The suite of behaviour management options available to staff at Banksia is primarily dependent on accommodation. Privileges are linked to accommodation and the ability to disperse individuals relies on having adequate dispersal options.

For a hierarchical accommodation model of progression and regression to be effective it requires capacity for individuals to be moved around the centre. When there is limited capacity detainees may be punished or rewarded based on available space rather than merit. For example, a detainee achieving or exceeding expectations may reside in a unit’s ‘A’ wing. After some repeated poor behaviours a decision is made to move that detainee to ‘B’ or ‘C’ wing. If those wings are fully populated, another detainee will need to be progressed (perhaps earlier than warranted) to accommodate the regression of the A wing detainee. Movement becomes even more problematic in a unit with double bunking.

The number of detainees in detention has been steadily growing since 2009. During 2009 numbers reached three figures on relatively few occasions and on average the population was closer to 90. During 2010, numbers quite frequently exceeded 110, rarely dropped below 100 and averaged about 95. By 2011, numbers were rarely under 110 and quite frequently exceeded 120, averaging around 115.  Following the closure of Rangeview, this number at times has been around 200.

The increasing number of detainees is placing pressure on capacity. This is not a simple equation of ‘beds vs heads’ as space is needed within units to enable a hierarchical accommodation to work. Nowhere is this more apparent than where detainees are aiming to achieve self-care. As stated previously, there are now only four self-care places for 160 detainees. As a result most detainees will not attain self-care. Knowing that it is unlikely that a detainee will ever achieve self-care removes this as an incentive for many detainees and in some cases even turns into a disincentive if caution is not taken in communicating the reality of achieving self-care.

While individual management is generally not linked to accommodation, management plans still rely on adequate resources. Some detainee behaviours require more intensive supervision by staff and occasionally this demands a one-to-one ratio. If this additional staffing has not been rostered a resulting lockdown of other detainees may occur. One staff member described the difficulties in balancing the rights and needs of one individual detainee against those of the group, particularly when the individual is being managed at the lower end of the hierarchical model. The staff member noted “we have the tactics to manage the detainee but not the resources.” For Banksia Hill to effectively manage detainees in this model, sufficient staffing and physical space must be allocated.

Finally, the impact of unscheduled lockdowns can change the nature of the incentive and disincentive approach to managing behaviour. Whereas previously the loss of privileges was proportional punishment for poor behaviour, the loss of a TV and therefore a means to alleviate boredom during increased confinement to a cell could be seen as a double punishment and no longer proportional.

Similarly, it is hardly a disincentive to a detainee to be confined to their cell within a living unit as a punishment when this is occurring on a daily basis for reasons beyond the detainee’s control. By its nature, a disincentive should serve as a deterrent. However, it can only serve this purpose when the consequence is a possibility not a reality.

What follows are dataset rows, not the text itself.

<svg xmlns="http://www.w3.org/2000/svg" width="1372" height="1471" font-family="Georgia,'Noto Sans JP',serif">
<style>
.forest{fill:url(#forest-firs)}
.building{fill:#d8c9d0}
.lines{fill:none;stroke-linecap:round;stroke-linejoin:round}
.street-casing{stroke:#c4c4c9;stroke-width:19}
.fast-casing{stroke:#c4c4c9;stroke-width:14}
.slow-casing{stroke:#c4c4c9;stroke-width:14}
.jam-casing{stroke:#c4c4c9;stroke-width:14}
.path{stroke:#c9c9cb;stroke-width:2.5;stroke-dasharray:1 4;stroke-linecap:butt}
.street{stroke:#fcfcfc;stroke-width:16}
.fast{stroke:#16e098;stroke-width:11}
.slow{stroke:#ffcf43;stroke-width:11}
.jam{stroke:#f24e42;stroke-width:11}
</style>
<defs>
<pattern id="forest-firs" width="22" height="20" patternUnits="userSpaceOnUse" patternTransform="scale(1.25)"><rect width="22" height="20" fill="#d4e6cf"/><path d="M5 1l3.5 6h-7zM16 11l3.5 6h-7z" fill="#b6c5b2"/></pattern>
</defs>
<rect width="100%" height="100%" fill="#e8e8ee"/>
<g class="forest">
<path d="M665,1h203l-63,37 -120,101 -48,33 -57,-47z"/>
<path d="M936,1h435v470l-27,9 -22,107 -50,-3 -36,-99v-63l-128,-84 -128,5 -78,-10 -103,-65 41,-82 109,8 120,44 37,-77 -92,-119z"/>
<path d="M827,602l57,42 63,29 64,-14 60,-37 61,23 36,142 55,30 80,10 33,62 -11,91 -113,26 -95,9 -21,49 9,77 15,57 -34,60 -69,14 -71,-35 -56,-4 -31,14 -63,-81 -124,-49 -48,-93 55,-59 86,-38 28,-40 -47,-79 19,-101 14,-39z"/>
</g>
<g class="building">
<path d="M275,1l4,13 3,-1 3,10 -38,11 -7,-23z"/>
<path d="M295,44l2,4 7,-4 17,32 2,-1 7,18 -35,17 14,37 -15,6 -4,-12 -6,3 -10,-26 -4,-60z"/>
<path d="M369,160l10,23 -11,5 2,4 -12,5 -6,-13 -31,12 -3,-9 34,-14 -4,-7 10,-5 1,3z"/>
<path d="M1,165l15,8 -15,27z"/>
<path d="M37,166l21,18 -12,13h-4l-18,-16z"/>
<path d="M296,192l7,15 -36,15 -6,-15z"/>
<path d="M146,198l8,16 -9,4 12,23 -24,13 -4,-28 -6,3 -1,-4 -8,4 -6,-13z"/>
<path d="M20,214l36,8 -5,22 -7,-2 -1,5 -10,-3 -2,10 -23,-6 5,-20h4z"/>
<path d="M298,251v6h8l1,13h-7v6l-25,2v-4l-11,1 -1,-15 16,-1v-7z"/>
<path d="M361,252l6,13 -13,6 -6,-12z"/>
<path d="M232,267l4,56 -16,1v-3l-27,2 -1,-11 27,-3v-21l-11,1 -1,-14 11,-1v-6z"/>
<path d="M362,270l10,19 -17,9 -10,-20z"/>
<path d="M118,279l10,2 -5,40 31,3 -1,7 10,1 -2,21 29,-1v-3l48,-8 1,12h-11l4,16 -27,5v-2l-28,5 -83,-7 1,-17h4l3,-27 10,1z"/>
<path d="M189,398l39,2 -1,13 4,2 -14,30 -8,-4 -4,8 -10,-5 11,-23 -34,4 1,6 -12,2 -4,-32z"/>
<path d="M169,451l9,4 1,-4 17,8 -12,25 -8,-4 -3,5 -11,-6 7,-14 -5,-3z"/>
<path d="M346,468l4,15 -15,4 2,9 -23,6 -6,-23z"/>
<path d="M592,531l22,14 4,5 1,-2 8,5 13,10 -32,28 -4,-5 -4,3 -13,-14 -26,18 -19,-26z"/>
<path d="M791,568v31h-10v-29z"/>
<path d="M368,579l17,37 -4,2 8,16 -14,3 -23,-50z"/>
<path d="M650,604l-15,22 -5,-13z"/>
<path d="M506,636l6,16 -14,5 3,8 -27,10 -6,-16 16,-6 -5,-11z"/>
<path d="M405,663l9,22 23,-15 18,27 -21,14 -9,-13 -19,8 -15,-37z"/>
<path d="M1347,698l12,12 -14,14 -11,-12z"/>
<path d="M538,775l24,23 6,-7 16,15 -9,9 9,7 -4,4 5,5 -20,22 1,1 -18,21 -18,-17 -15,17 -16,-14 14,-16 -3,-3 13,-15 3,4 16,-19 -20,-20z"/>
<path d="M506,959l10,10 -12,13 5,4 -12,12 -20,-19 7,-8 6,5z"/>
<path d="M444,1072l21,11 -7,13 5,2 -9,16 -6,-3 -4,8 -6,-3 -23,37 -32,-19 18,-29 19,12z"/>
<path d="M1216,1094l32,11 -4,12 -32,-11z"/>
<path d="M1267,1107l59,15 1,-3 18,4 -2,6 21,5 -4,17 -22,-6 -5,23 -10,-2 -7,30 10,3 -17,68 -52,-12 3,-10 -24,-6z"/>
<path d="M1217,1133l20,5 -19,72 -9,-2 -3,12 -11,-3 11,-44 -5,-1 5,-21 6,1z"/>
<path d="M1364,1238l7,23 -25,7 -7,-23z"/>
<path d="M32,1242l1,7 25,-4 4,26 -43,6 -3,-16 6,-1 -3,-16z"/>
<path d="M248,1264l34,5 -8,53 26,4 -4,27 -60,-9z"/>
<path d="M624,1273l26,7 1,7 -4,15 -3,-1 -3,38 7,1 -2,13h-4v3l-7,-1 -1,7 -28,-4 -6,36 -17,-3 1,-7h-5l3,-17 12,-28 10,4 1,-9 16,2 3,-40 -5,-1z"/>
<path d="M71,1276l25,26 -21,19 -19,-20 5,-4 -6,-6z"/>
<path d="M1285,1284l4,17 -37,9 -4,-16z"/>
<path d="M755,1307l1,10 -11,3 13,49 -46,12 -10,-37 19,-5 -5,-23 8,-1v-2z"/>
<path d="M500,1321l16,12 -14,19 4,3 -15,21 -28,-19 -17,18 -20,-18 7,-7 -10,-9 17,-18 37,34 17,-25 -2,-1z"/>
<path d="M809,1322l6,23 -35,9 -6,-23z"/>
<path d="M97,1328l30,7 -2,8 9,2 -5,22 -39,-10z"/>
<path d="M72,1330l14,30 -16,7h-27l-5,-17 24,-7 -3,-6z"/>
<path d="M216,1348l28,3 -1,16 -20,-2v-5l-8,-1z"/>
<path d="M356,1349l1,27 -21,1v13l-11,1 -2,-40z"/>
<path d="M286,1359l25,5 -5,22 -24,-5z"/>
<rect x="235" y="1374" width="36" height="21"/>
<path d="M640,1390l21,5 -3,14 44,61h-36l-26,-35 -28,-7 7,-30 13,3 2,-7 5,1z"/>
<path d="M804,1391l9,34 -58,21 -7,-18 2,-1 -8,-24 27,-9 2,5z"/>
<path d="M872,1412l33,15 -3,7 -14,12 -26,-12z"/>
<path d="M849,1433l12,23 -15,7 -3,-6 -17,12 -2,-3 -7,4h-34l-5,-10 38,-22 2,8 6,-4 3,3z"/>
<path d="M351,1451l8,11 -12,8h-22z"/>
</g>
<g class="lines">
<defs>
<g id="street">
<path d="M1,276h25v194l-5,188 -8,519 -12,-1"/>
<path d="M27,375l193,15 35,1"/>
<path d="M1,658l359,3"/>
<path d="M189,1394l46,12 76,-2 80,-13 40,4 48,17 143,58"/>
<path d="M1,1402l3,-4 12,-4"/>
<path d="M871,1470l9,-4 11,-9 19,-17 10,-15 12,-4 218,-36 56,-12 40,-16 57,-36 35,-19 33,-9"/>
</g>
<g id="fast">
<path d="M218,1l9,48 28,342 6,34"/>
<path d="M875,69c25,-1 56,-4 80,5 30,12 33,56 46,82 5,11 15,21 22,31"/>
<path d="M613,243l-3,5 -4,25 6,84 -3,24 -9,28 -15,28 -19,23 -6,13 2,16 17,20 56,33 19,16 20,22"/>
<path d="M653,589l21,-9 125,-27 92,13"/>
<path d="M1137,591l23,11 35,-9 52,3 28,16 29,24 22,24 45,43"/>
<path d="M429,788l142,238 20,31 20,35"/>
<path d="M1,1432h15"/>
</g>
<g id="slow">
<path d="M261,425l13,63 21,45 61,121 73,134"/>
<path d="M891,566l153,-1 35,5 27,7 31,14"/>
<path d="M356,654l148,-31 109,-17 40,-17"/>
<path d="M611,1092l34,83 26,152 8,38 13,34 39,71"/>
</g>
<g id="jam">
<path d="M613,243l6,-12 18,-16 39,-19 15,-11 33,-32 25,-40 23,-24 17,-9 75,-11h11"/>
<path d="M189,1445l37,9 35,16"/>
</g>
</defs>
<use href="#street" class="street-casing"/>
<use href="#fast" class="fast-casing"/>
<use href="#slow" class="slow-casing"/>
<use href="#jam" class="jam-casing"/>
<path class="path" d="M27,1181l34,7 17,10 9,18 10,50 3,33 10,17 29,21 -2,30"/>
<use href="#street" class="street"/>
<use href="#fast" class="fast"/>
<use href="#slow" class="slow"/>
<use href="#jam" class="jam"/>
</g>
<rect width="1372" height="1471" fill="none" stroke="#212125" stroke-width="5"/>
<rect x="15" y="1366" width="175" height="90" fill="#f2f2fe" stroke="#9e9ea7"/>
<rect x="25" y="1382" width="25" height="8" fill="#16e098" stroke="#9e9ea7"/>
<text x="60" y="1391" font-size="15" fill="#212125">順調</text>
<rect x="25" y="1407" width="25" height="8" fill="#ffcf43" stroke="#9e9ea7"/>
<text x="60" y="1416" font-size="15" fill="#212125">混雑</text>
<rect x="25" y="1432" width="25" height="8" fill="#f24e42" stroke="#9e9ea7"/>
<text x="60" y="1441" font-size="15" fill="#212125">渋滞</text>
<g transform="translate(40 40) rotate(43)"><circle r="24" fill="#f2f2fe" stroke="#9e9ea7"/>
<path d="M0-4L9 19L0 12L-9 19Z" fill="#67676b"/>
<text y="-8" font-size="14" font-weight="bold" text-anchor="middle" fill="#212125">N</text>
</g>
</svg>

One of the reasons Harding Unit, which is located at the base of the accommodation model, is undesirable is because of the confinement associated with being in this unit. However, when detainees are confined in whatever accommodation they are in, unintended consequences surface. For example, Harding is the only unit with air conditioning. During the Inquiry, one detainee advised that he would ascend the roof to gain a sense of freedom. He noted that it was cooler on the roof and in Harding because of the air-conditioning. Consequently, removal to Harding was not a consequence to avoid. The detainee noted that boys who get punished get better air-conditioning in addition to quicker access to ‘the boss’ which doesn’t happen when you are being good.